● Study text
TV Discussion

Millennium 3×07 – ‘Through the Glass Darkly’ – TV Rewind

The fact that Millennium has returned to an exploration of dark crime and bringing back some of the writers from season one – this is the first script from Patrick Harbinson since season one’s “Broken World” – makes the intent and drive of the season, at least at this stage, pretty clear.

Harbinson’s one and only contribution to the series thus far was a unique tale from the realm of season one that started off with a killer who murdered horses that had Frank try to stop him from escalating from that point, while dealing with a sceptical community. It’s not the greatest ever episode; it had a different feel that set it apart from everything else in the first season’s exploration of dark crime.

So far in the third season of Millennium, the series has attempted to get back to basics, in a manner of speaking, but has done so with very mixed results. The best episode of the season so far has been “Skull and Bones“, which very much embraced the changes the series has had to force itself into in light of being renewed for a third season. It says something about the season when its best instalment has been the one that has actively embraced the events of season two instead of pretending they didn’t happen.

Harbinson’s teleplay for “Through a Glass Darkly” isn’t a serial killer story but is one that has similarities to Chris Carter’s season one effort “The Well Worn Lock“. Stories of child abuse are an unsurprisingly a tough watch and it sometimes takes a subtle creative hand to make them work in a way that doesn’t feel overbearingly dark or grim.

“Through a Glass Darkly” isn’t anywhere near as good “The Well Worn Lock”, but it’s far from a write-off. In terms of the ‘crime of the week’ element that is the bread and butter of Millennium’s stand-alone episodes, it’s probably the best effort of the season so far. While that maybe isn’t saying much, it definitely gets an A for effort in many regards.

While the subject matter of child sexual abuse is a tough one, unlike Carter’s episode from season one, which is one of the most underrated episodes of the series, Harbinson doesn’t dwell on the crime in the manner that Carter’s episode did, which was more concerned with the victims of such a crime.

● Provided data
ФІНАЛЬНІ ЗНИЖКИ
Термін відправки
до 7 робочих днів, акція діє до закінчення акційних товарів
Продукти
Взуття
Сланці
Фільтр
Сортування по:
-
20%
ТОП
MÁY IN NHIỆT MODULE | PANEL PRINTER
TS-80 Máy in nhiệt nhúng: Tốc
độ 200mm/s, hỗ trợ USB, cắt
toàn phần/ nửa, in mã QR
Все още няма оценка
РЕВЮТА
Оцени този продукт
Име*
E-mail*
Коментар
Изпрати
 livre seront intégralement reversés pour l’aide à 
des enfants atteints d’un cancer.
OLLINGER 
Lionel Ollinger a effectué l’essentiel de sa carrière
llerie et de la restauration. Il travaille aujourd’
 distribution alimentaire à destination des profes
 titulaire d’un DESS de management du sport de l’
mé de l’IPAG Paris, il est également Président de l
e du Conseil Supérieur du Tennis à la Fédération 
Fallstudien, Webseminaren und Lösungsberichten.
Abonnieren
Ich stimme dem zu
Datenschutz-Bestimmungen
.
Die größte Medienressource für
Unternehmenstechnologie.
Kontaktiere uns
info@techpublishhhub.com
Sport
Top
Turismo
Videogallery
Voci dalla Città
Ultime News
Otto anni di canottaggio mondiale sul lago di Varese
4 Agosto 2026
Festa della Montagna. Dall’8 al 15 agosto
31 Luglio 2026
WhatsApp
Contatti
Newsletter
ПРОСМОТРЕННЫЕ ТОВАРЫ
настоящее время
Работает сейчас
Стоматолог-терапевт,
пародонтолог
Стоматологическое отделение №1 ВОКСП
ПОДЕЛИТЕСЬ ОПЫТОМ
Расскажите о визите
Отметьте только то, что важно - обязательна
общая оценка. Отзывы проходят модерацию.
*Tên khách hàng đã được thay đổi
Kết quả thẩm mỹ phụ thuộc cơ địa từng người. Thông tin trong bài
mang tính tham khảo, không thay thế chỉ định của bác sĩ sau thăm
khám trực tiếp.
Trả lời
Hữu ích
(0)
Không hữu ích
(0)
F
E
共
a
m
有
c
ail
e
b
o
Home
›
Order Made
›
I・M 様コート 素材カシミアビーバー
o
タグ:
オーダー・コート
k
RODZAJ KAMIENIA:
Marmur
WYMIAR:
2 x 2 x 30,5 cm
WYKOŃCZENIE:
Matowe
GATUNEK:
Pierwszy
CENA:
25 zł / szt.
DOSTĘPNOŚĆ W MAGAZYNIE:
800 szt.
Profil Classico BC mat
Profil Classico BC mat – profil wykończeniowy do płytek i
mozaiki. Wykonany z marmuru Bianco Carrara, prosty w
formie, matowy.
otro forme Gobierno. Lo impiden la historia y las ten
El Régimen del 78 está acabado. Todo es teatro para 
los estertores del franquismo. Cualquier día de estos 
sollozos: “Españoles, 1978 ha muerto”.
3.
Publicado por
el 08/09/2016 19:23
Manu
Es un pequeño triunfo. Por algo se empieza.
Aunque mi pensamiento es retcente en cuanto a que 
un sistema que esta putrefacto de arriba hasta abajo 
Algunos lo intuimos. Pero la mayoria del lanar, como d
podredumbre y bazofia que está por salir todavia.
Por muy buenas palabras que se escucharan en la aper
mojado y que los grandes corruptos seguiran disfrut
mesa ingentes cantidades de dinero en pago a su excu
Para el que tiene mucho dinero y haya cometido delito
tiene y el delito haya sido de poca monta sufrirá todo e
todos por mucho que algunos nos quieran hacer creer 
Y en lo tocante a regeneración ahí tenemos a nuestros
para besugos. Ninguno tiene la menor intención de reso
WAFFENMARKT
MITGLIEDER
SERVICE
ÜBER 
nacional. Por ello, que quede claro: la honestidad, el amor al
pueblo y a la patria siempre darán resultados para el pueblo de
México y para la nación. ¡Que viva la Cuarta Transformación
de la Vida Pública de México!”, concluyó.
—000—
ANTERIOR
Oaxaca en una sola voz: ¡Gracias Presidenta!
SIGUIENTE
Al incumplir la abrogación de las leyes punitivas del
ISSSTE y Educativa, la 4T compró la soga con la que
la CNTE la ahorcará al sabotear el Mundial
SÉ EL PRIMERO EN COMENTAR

● Things to do
1) In the Millennium review, which season one episode was Patrick Harbinson's previous script for the series?
2) Duplicate the part of the Millennium review that opens with the words containing "Millennium 3×07 –" and closes with "of dark crime.".
The material has no connection to the Millennium review.

● Answers by item
1) "Broken World"

2)
Millennium 3×07 – ‘Through the Glass Darkly’ – TV Rewind

The fact that Millennium has returned to an exploration of dark crime and bringing back some of the writers from season one – this is the first script from Patrick Harbinson since season one’s “Broken World” – makes the intent and drive of the season, at least at this stage, pretty clear.

Harbinson’s one and only contribution to the series thus far was a unique tale from the realm of season one that started off with a killer who murdered horses that had Frank try to stop him from escalating from that point, while dealing with a sceptical community. It’s not the greatest ever episode; it had a different feel that set it apart from everything else in the first season’s exploration of dark crime.